The narrator tries on many different roles, often signaled by formal changes from one chapter to another, as they attempt to break time with language to access hidden truths from their own experience. Formal variations include radio transmission, abduction report, transcript. Most chapters bear titles or subtitles with familiar language that belies complex unexplained phenomena; just now, entering “time halos” into an online search engine, I find some video game instructions that tell me to “jump through the wall.” Irrelevant but apt. Like light halos that people with low vision see when driving at night, time halos would be experienced as pinches or radials of time. Variations in speed of time are impossible to prove since felt time is relative anyway.

These attempts succeed in breaking time. Baer writes: “this gesture expulsed what we were, waves attenuated. Slower than that. Carve back to the core, if you can find it.” Here we are, subject to time fluctuations. “In the spaceship, we just kinda float around.” No one knows how long it’s been and we are powerless. Further, in the chapter “Interlude: Time Mirages,” the narrator shapeshifts and “become[s] a paranormal investigator to save you from the human parameters.” In this role they perform competence amidst chaos and disrupt otherwise-inevitable harmful events. Human parameters might be self-destructive instincts, like the horror film lead who runs to the basement to hide. Suggesting that time manipulation is not uncommon, Baer writes: “Beneath the surface of the midwestern plains, thousands of women are burrowing wormholes in time. Their bodies crush through geological history.”

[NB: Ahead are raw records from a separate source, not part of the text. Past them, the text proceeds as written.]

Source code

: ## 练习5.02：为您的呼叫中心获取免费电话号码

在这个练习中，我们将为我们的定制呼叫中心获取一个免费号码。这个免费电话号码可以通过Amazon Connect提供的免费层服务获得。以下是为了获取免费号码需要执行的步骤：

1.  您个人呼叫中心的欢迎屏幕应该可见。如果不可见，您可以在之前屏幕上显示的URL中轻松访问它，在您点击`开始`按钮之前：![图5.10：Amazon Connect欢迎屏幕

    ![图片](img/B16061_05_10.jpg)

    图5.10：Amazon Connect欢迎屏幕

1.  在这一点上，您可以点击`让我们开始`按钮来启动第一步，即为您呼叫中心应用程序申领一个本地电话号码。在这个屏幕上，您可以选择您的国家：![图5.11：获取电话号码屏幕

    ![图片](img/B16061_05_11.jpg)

There’s a laundromat in my neighborhood with floodlights as bright as the World Trade Center memorial. I imagine mischief took place in this parking lot and the owners increased the wattage until it was no longer a fun place to be. How would you explain the vibe of a laundromat to an alien? “After solemnity enmeshed you within the liminal space of empty laundromats,” Baer writes: “you pursue yr precision in its opposite.” The laundromat is a difficult, even vulnerable, place, a place to get caught up in grim emotions. The scene quietly depicts a breakthrough: to “pursue yr precision” is a liberatory venture, and if one can turn toward it from a rock-bottom moment, then perhaps the laundromat is a site of great potential.

Midwestern Infinity Doctrine requires deep engagement as an intellectual exercise; it is a challenging read and an interdimensional adventure. To read a book like this one, the reader must slow down, stop reading for information and read instead for mood, atmosphere. Baer has crafted an homage to science fiction literature and media through this novel’s amalgamation of forms. The X-Files mantra “the truth is out there” is not just a TV catchphrase, but a resonant touchstone for the narrator, for abductees, and for anyone estranged from their own past. The same can be said of this novel.